Pese a que el día mejoraba, y daban ganas de dar un paseo, dado el absurdo de hacerlo, dimos unas vueltas hasta dar con un pequeño parque, que era atravesado por un río. No me extenderé demasiado en describirlo. No le llega a la suela del zapato a un parque como el que tengo cerca de casa, el de Carballiño, o las Fragas del Eume, sin ir más lejos.
Comimos temprano en el National y bebimos cerveza negra local, que estaba muy buena, y mi madre quiso probar una cocacola, pero estaba aguada a causa del hielo. Miré la etiqueta, y en el indicador de azúcar con respecto a la dieta diaria de una persona adulta resulta que para treinta y nueve gramos, la proporción es de un 13 por ciento. Me digo a mí mismo que va a ser que no, que en casa sé de buena tinta que es más de un tercio del azúcar diario. Regresamos al hotel y nos tiramos toda la tarde haciendo el ganso. Yo veo la tele. Saco un paquete de lacasitos yanquis con mezcla de galletitas saladas y uvas pasas y almendras -lástima no haberme traído unos cuantos de vuelta- y observo los indicadores. Me sorprende ver que, en el de azúcar, el porcentaje ni siquiera está calculado. Mucho me temo que la cultura de azúcar que tienen aquí provoca serios problemas, y que tiene a demasiadas empresas implicadas, así como a los políticos chupópteros del ramo, metidos en el ajo para hacer la vista gorda. Porque en este país estoy seguro que, de ocurrírsele a alguien chupar la pared, ésta sabría a dulce.
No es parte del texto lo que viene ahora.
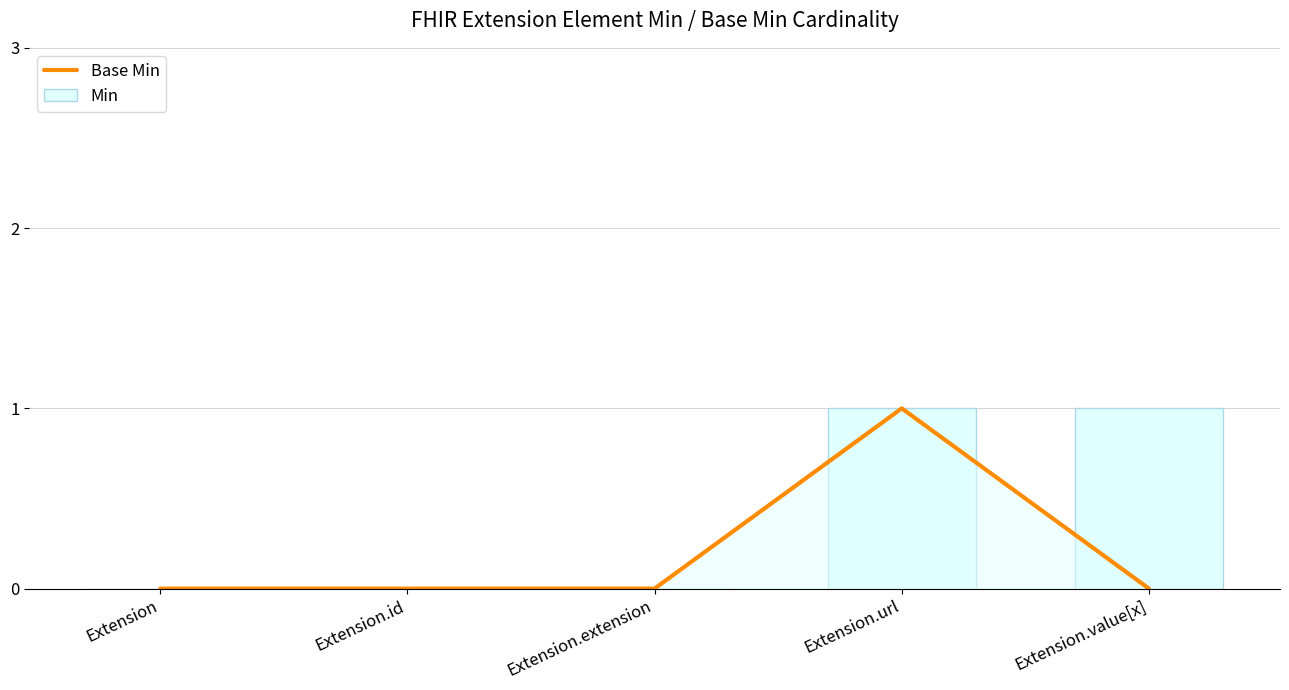

The Min series shows 0 at Extension.url. True or false?

False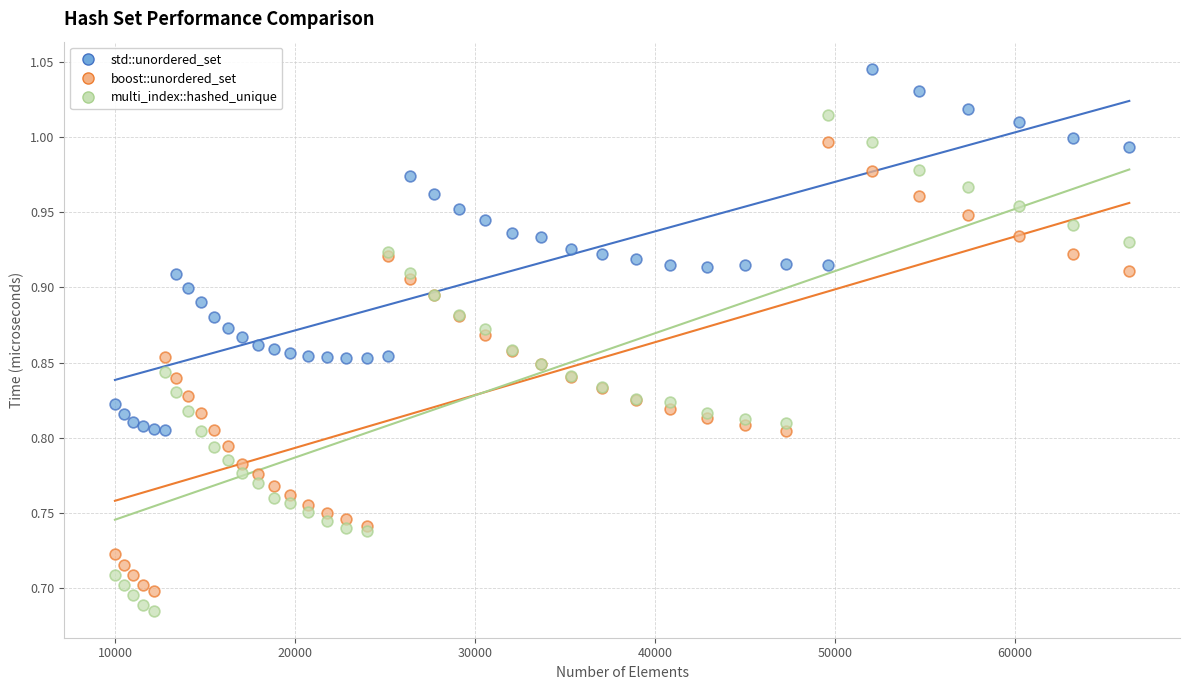

What is the X range (max minus min) for the scatter plot?

56357.0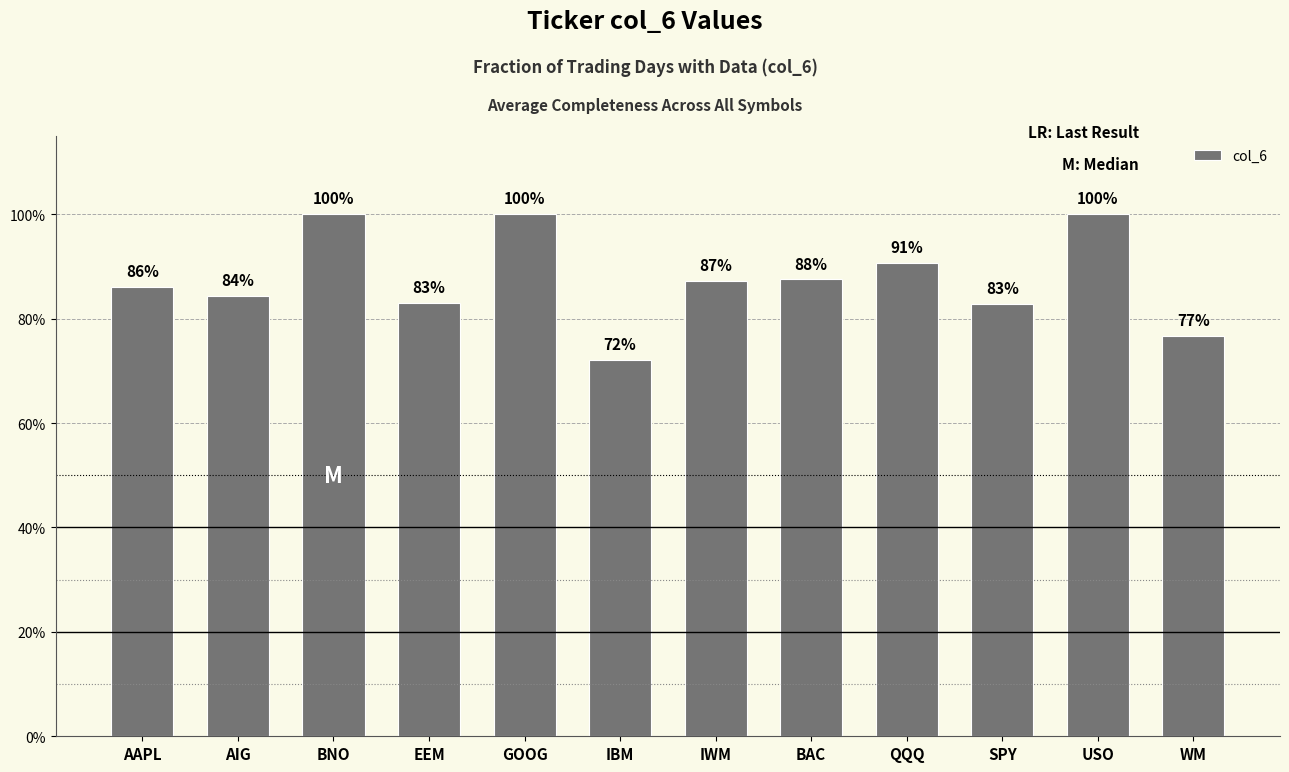

What is the greatest value displayed?

1.0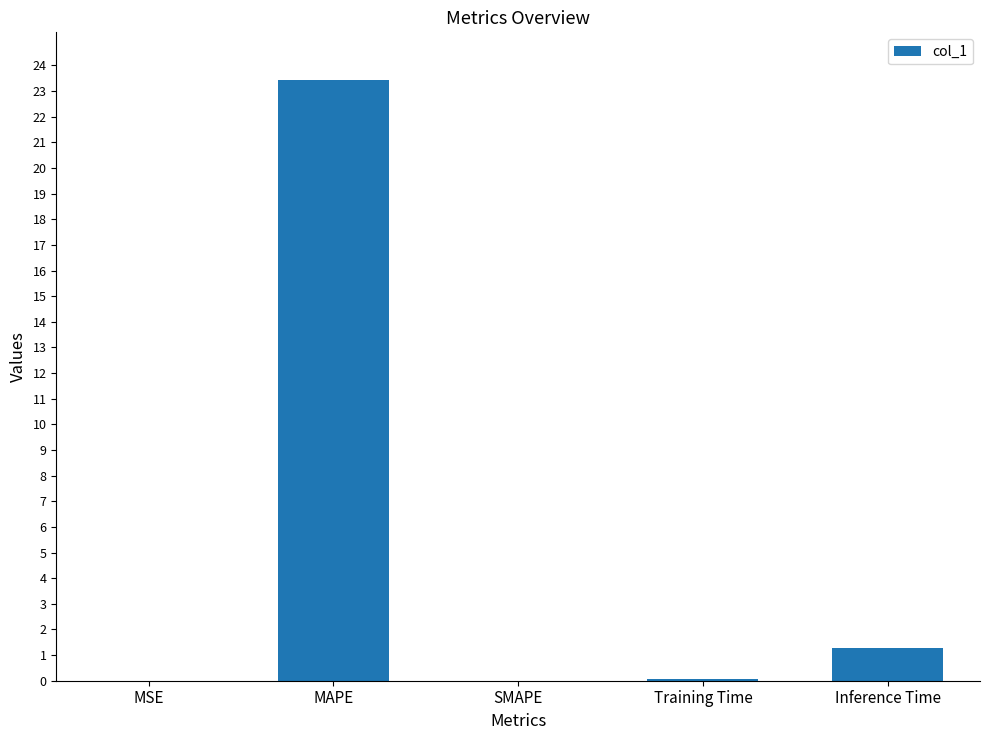

The chart shows a value of 1.3 at Inference Time. True or false?

True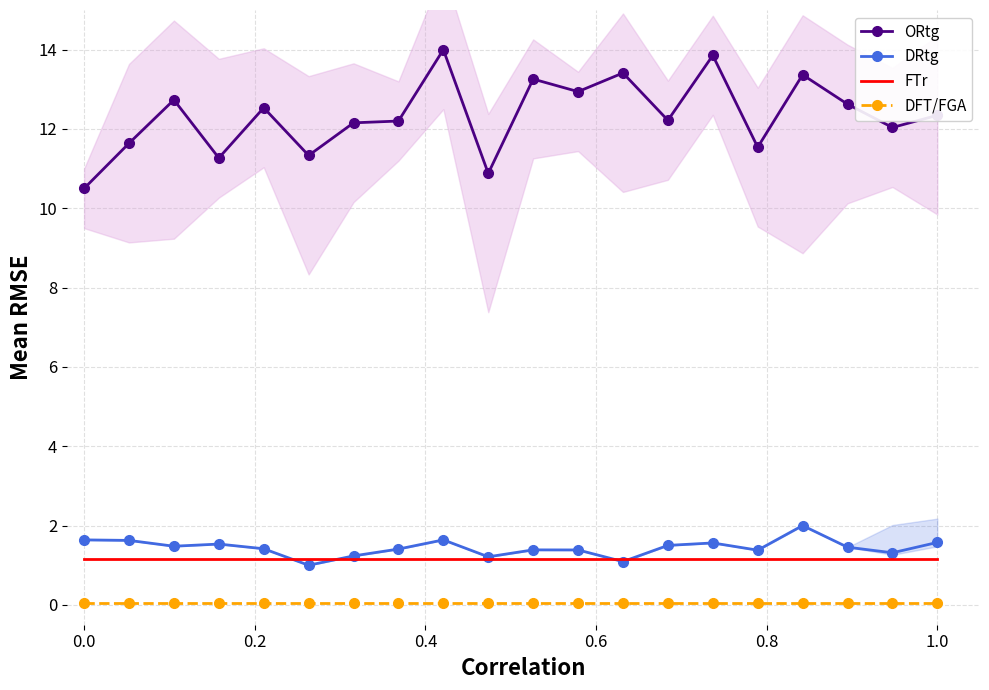

Count the number of categories in the chart.

20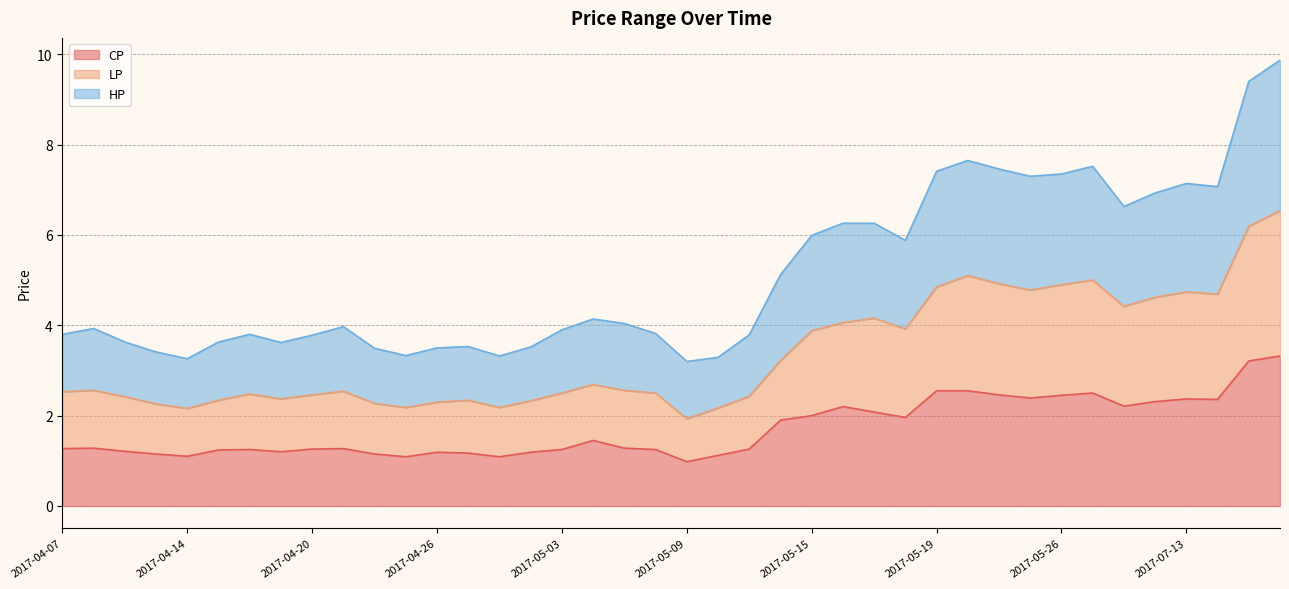

Between 2017-04-13 and 2017-04-28, which series saw the biggest shift?

HP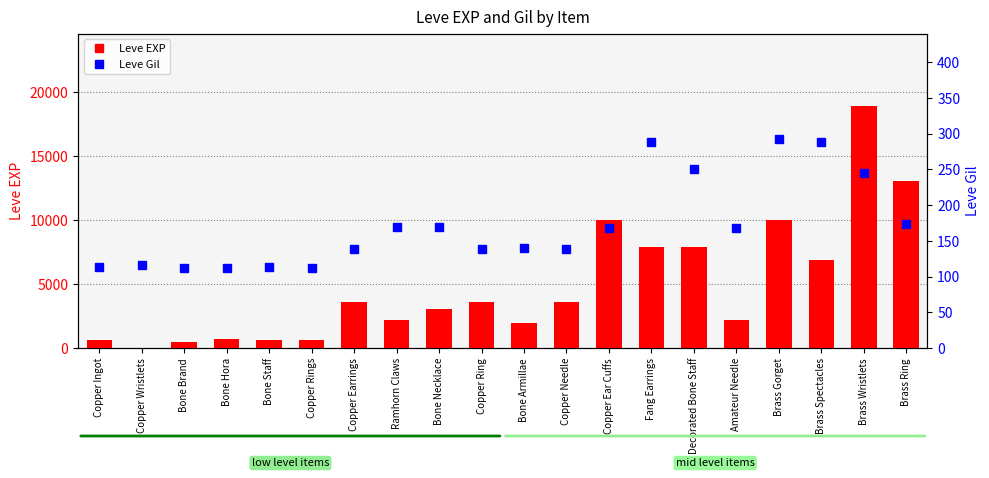

What is the difference between the highest and lowest values at Ramhorn Claws?

2060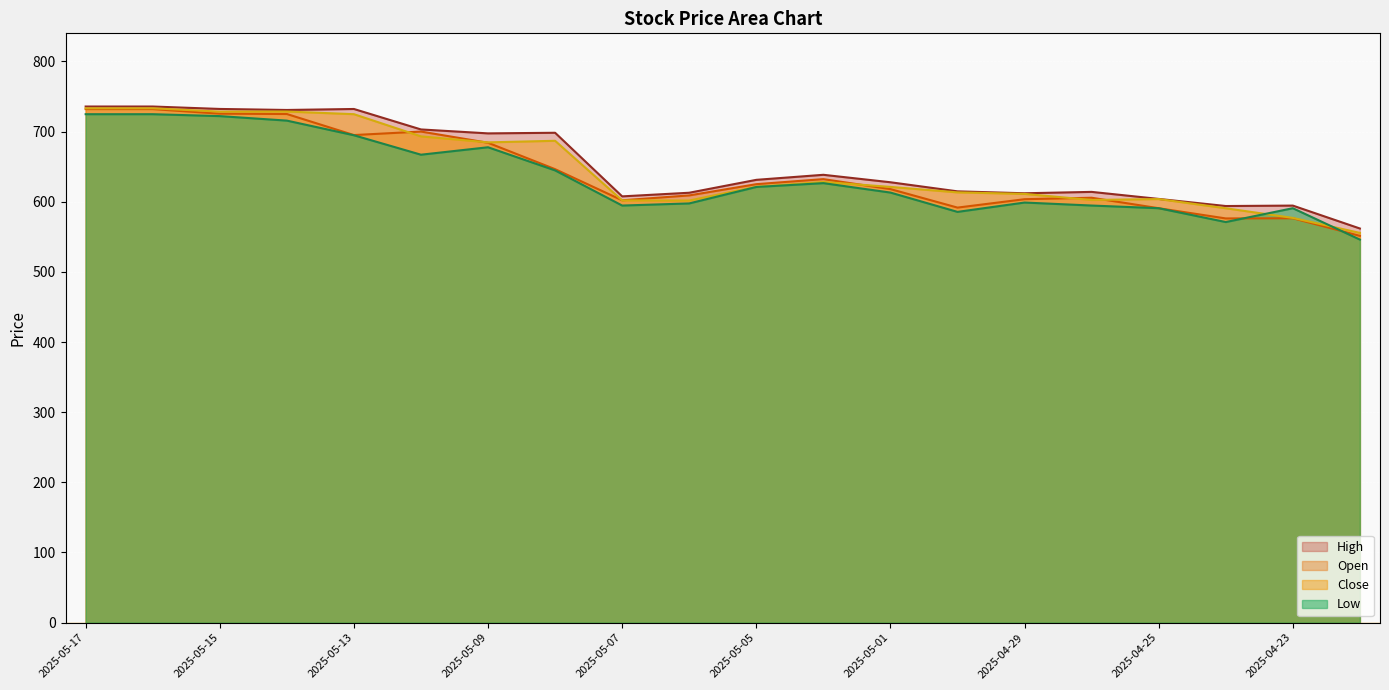

Which category has the highest value in the High series?

2025-05-17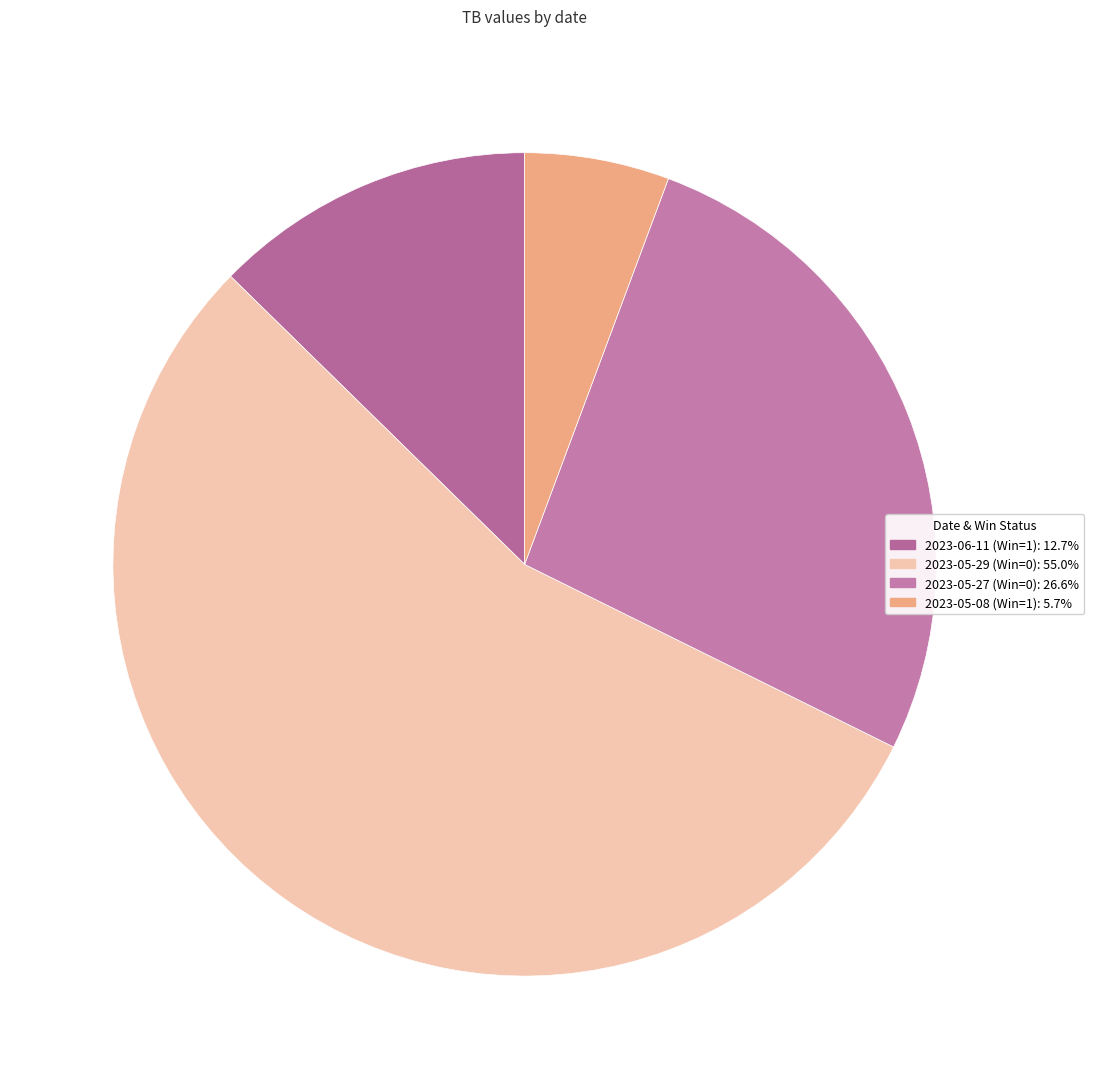

How many segments does this pie chart have?

4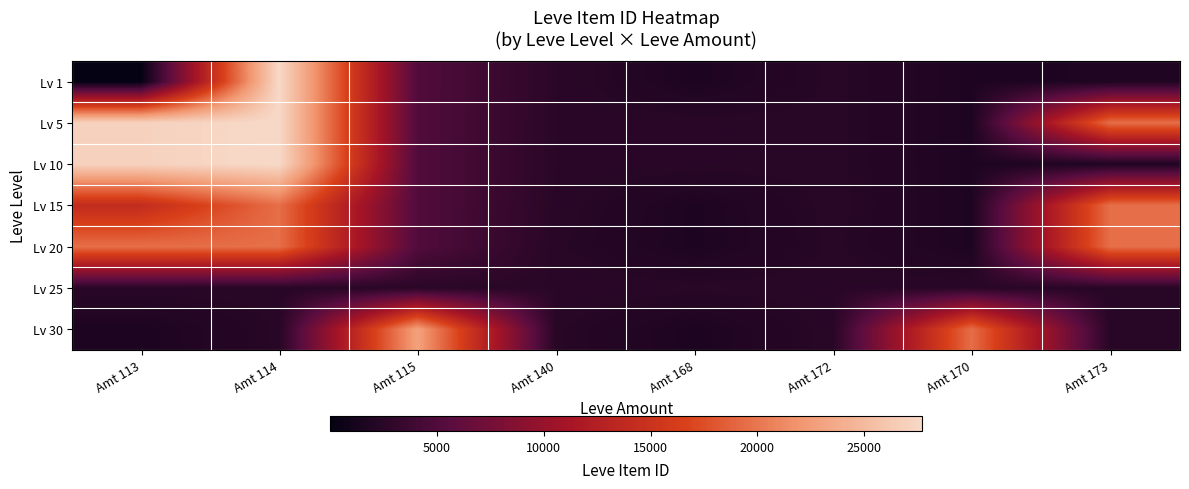

Count the number of data series in this chart.

7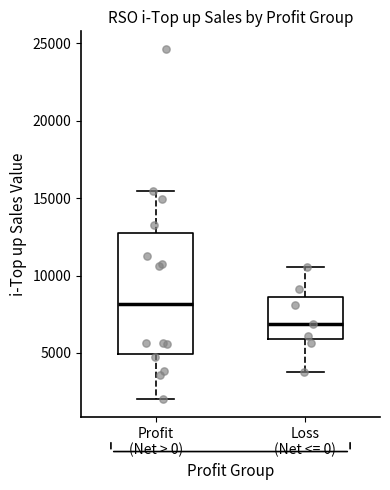

Which box's median line is the lowest?

Loss (Net <= 0)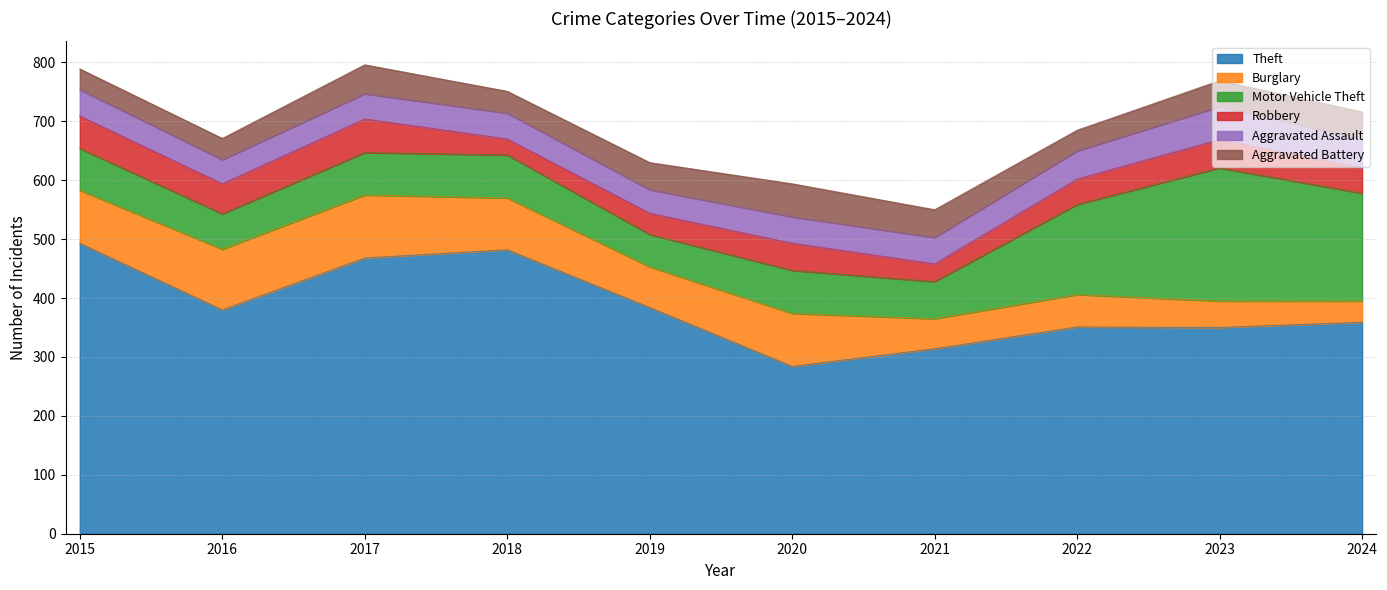

What is the total value across all series at 2015?

789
He aquí la prueba del delito, para quien tenga dudas. Estará permitido esto en Europa?


Cenamos en otro chiringuito de gente guapa y cool, pero no recuerdo el nombre. Sólo recuerdo a jóvenes más jóvenes que yo, pidiendo cocacolas y aguas, y yo hablando de vinos con mi gente. Eso me hizo sentir un poco entrado en carnes. Eso, y lo de no pedir postre, por aquello de que ahora no ceno grandes cantidades. Ya saben, un yogur, una manzana, y para cama. Que mañana nos espera un largo día.